A la fin, pourtant, j’étais assez fier de moi. L’idée originelle avait été progressivement recouverte par le tableau lui-même, c’était bon signe. Il m’avait fallu quinze jours de travail acharné pour en venir à bout.

Au milieu du mois d’août, tu es passé en coup de vent chez Claire. Tu étais de mauvaise humeur et tu semblais pressé. Tu étais toujours un peu comme ça. J’y étais habitué. Ta femme était restée à Amiens avec vos deux enfants. J’étais à la fois ému et anxieux. Je t’ai dévoilé le tableau en te disant que j’avais réalisé ce portrait de toi, pour toi, et que je désirais te l’offrir.

Il y avait eu un grand silence. Tu avais regardé attentivement la peinture encore odorante puis, avec cet air sévère et ce ton cassant que tu utilisais toujours quand tu t’adressais à moi : « Ce n’est pas moi du tout ton truc ! C’est raté ! Quelle idée de vouloir m’offrir ça ! ».

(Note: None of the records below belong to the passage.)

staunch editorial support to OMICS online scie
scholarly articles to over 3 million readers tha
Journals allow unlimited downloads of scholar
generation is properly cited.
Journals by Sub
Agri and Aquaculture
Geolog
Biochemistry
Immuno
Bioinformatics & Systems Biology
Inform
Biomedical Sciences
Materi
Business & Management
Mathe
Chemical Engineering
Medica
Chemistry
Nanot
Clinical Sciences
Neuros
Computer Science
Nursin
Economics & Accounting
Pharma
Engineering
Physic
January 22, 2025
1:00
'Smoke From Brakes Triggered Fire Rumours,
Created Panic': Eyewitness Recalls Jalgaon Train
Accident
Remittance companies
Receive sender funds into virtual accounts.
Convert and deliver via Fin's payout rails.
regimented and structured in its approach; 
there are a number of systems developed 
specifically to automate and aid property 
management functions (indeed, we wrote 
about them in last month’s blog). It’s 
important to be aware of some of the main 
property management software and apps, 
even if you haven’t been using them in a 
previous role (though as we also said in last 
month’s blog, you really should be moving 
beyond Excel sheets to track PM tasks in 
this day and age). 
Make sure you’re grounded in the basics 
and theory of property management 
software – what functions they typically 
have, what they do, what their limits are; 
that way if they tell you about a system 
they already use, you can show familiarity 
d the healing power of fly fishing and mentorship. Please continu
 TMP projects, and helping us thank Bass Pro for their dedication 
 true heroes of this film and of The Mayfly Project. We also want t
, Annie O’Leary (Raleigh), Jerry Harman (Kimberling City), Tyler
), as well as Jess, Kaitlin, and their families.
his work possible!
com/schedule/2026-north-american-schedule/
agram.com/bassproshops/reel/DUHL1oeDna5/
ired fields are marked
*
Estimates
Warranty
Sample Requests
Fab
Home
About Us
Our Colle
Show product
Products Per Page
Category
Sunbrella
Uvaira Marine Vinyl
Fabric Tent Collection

A la fin des années quatre-vingt-dix, tu t’es séparé de ta femme. Tu t’es alors installé avec tes deux fils dans une nouvelle maison, à Amiens, non loin du centre-ville. Notre père était aux cieux. Sa mort brutale, quelques mois auparavant, nous avait artificiellement rapprochés. Bonne pâte, je t’avais  proposé mon aide pour ton déménagement. Dans l’appartement que tu quittais, j’ai avisé ton portrait ; c’est-à-dire le mien, celui que tu avais tout de même consenti à emporter, quinze ans auparavant, celui que je t’avais malgré tout donné, au lieu de le lacérer sous tes yeux de colère et de dépit. Il était posé à même le sol de la pièce qui te servait de bureau, une chambre que tu n’avais jamais vraiment investie.

« Vous avez des remords et vous essayez d’en faire des souvenirs »… Cette phrase s’est imposée à moi dès que j’ai aperçu mon tableau, appuyé contre le papier-peint douteux. Elle m’avait marqué, autrefois – va savoir pourquoi –, et elle m’était restée en tête (c’est une réplique que Charles Boyer adresse à Danièle Darrieux dans un film de Max Ophüls). J’ignorais si tu étais simplement capable d’avoir des remords. Quant aux souvenirs, je préférais vraiment les éviter. Autrement, j’aurais quitté cet appartement immédiatement, j’aurais dévalé les escaliers et définitivement jeté aux orties mon ancienne indulgence et ma gentillesse démodée. A cet instant, j’en crevais d’envie.

Au lieu de ça, j’ai avalé ma salive. Mon cœur battait très vite. J’ai balayé cette émotion mauvaise qui m’envahissait peu à peu…

– Tu as encore ce vieux truc ?

– Oui, tu vois…

Puis, très vite, nous avons parlé des meubles qui restaient dans l’appartement et que nous devions encore descendre dans la camionnette de location.